_THE DATA_
--- START ---
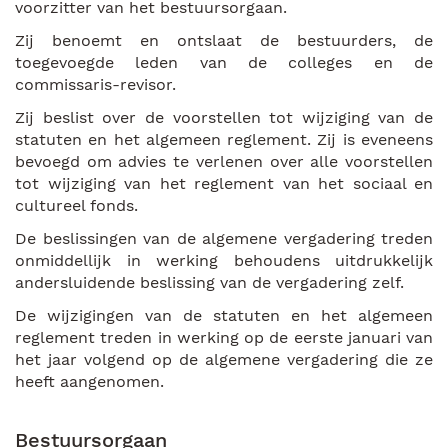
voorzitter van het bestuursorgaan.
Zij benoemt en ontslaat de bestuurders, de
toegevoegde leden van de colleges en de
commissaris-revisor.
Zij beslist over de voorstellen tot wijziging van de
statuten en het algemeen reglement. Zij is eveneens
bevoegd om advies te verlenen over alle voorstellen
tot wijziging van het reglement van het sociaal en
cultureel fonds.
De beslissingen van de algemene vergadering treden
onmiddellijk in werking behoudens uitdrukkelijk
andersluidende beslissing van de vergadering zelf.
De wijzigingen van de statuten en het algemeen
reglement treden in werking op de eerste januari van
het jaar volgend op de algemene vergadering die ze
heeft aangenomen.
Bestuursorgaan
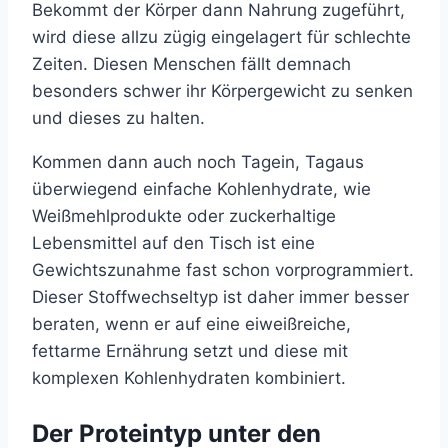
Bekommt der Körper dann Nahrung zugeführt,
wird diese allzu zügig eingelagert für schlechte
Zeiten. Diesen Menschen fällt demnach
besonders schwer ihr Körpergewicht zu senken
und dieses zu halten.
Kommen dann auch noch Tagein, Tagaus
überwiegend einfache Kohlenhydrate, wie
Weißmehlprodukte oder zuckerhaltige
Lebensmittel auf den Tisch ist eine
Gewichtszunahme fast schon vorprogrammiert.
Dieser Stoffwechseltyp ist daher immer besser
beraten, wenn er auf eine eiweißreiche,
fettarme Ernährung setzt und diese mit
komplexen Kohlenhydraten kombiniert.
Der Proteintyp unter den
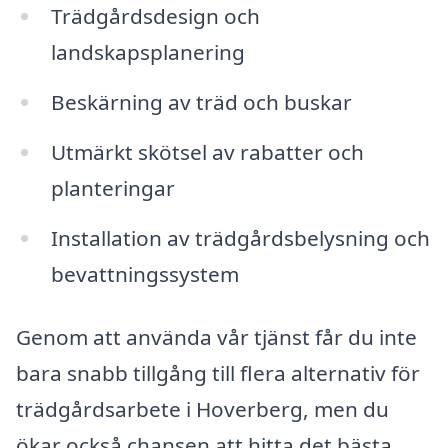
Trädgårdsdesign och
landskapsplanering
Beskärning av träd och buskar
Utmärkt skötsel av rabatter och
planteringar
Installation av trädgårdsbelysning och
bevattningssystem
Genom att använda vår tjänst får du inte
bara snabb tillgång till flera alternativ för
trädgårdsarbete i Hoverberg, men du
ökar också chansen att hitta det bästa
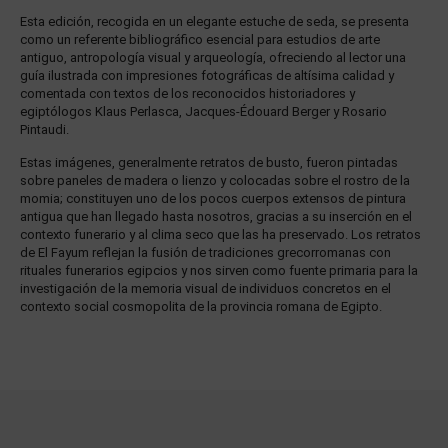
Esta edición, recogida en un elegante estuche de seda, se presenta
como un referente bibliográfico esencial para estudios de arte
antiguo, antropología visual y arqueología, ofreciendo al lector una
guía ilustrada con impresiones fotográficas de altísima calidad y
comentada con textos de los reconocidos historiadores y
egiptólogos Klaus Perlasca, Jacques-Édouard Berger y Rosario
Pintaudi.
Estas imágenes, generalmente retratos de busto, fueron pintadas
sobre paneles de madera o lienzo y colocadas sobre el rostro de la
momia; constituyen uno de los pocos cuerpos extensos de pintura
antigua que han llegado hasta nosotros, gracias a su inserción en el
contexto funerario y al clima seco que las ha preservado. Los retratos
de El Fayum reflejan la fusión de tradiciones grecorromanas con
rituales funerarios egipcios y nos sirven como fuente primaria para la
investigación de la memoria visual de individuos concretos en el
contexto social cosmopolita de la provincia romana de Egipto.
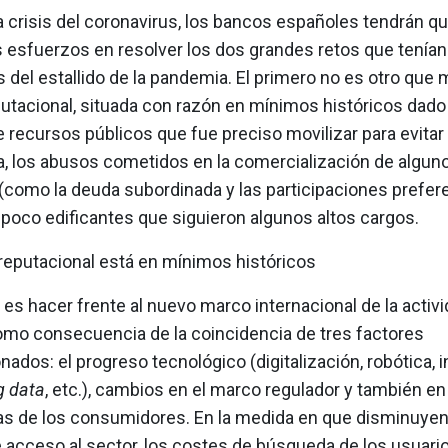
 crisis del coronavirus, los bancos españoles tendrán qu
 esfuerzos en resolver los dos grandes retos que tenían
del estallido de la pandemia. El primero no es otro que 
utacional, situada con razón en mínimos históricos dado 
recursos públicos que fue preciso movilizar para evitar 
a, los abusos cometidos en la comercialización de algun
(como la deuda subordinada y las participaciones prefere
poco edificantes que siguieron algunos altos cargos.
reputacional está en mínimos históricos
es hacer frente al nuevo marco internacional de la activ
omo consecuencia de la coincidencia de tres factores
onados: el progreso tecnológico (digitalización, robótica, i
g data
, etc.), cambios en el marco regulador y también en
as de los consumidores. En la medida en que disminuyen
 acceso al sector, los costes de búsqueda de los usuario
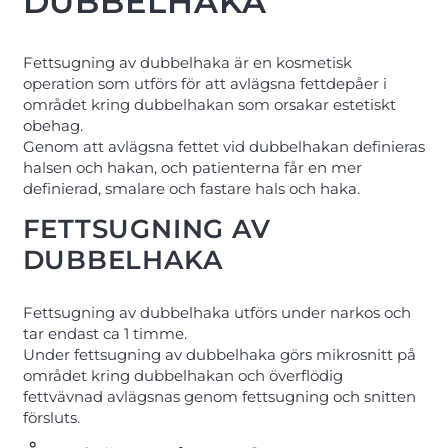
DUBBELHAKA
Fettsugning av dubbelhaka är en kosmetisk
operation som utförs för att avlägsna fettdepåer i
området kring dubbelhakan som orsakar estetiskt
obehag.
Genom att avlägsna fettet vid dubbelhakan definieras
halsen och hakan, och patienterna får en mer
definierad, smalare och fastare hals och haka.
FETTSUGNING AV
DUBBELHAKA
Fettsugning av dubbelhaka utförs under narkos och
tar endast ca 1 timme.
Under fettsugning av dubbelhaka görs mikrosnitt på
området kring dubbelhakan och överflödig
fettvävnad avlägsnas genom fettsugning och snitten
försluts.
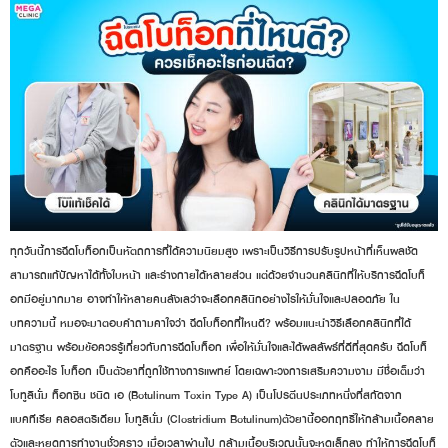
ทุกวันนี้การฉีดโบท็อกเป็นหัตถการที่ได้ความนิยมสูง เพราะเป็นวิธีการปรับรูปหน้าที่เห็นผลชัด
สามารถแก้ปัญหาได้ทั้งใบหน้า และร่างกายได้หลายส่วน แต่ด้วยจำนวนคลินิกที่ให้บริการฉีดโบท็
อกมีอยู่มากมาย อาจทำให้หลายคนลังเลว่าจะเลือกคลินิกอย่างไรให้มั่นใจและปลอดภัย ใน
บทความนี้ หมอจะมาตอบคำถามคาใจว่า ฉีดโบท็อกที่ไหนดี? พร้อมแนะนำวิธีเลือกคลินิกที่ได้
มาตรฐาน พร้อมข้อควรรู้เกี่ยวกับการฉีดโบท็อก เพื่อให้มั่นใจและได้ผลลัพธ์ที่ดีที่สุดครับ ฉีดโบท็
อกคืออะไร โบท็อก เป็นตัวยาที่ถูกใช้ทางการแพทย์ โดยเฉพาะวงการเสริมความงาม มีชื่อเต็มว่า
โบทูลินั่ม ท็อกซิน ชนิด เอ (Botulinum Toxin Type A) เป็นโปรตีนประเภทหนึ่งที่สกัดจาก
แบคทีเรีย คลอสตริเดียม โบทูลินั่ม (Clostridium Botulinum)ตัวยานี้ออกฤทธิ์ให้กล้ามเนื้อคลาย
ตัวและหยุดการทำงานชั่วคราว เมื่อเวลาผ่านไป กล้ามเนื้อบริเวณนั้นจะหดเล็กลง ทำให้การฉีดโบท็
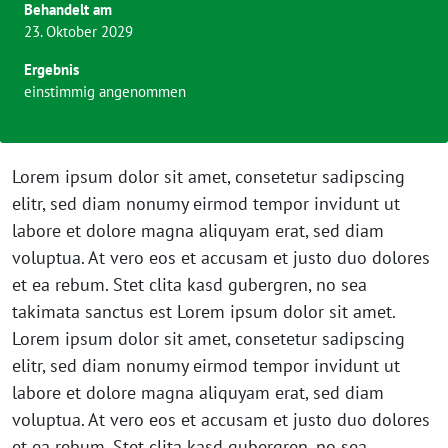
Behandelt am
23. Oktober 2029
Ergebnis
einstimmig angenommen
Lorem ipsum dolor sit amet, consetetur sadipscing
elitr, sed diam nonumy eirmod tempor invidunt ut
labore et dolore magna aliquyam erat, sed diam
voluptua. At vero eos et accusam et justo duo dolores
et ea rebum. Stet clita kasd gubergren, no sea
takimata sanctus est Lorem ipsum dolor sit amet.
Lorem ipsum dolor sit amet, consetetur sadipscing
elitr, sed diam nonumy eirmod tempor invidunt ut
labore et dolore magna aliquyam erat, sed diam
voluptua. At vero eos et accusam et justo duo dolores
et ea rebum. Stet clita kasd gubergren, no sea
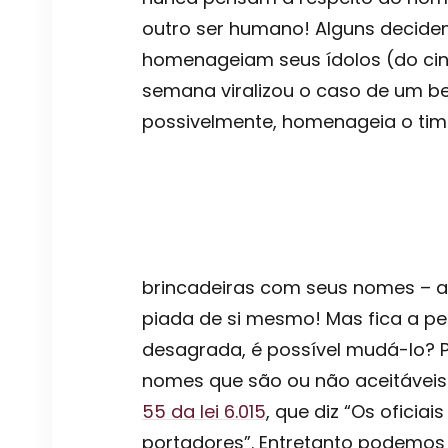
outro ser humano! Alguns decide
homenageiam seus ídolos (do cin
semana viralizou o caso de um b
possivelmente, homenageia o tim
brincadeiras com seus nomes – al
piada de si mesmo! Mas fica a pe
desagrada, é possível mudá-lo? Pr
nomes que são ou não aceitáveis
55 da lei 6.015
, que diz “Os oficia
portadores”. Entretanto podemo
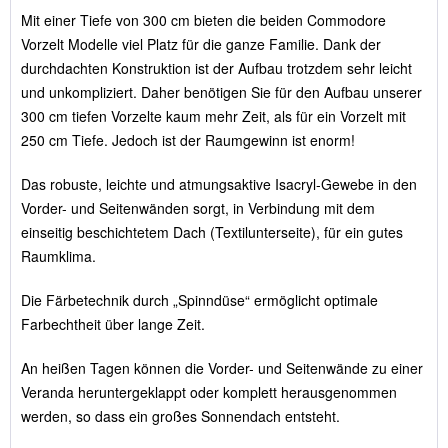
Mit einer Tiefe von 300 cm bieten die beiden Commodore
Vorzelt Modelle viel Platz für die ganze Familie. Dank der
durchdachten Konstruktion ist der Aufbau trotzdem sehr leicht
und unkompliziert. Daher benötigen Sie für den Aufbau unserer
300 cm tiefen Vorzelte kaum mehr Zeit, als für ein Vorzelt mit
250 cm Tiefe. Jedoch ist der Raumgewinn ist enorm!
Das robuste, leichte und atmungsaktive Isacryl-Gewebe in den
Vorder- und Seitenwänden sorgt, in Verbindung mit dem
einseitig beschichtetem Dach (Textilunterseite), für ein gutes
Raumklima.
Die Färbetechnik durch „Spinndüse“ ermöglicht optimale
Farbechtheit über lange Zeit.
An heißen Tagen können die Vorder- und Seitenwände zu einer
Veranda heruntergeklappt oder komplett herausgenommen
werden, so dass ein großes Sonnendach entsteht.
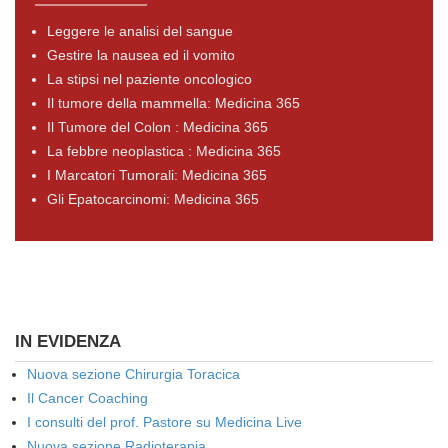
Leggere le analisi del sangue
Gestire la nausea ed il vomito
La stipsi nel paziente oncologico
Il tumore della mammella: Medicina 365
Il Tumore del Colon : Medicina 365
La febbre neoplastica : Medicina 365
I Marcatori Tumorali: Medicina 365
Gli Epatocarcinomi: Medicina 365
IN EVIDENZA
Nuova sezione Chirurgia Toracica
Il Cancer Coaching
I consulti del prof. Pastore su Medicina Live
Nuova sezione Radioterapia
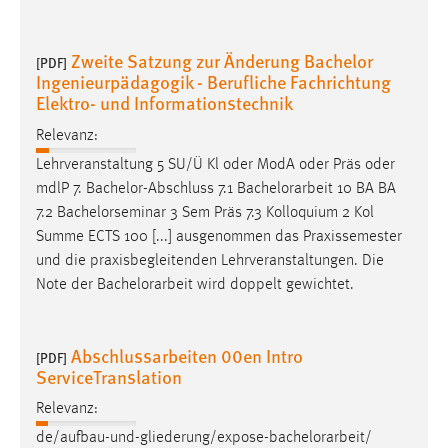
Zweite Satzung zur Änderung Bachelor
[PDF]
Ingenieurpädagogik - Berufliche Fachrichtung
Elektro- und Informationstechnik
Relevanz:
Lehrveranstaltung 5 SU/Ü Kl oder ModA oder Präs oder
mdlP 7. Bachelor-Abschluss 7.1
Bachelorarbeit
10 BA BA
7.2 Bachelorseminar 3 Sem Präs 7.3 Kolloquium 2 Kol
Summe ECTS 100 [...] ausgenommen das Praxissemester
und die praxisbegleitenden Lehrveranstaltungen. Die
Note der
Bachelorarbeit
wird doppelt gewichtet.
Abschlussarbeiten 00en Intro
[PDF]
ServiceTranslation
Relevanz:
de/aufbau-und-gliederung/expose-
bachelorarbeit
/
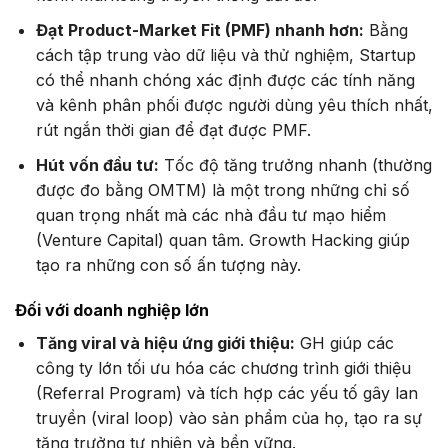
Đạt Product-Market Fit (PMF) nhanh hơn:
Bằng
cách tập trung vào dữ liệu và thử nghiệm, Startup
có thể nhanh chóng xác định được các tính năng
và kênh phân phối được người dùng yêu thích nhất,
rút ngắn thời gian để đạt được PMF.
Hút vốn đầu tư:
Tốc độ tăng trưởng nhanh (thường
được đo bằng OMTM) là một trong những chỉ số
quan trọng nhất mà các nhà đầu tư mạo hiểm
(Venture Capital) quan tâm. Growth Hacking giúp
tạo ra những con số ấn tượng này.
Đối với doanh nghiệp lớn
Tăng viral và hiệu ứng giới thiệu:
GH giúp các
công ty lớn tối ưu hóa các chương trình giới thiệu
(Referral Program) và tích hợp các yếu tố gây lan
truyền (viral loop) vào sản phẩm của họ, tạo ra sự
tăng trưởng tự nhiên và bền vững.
--- END ---
_ACTION ITEM_
In the data above, find the line with "Genom att avlägsna" and the line with "området kring dubbelhakan och överflödig". Retype both, plus every line between them, exactly.

_ANSWER AREA_
Genom att avlägsna fettet vid dubbelhakan definieras
halsen och hakan, och patienterna får en mer
definierad, smalare och fastare hals och haka.
FETTSUGNING AV
DUBBELHAKA
Fettsugning av dubbelhaka utförs under narkos och
tar endast ca 1 timme.
Under fettsugning av dubbelhaka görs mikrosnitt på
området kring dubbelhakan och överflödig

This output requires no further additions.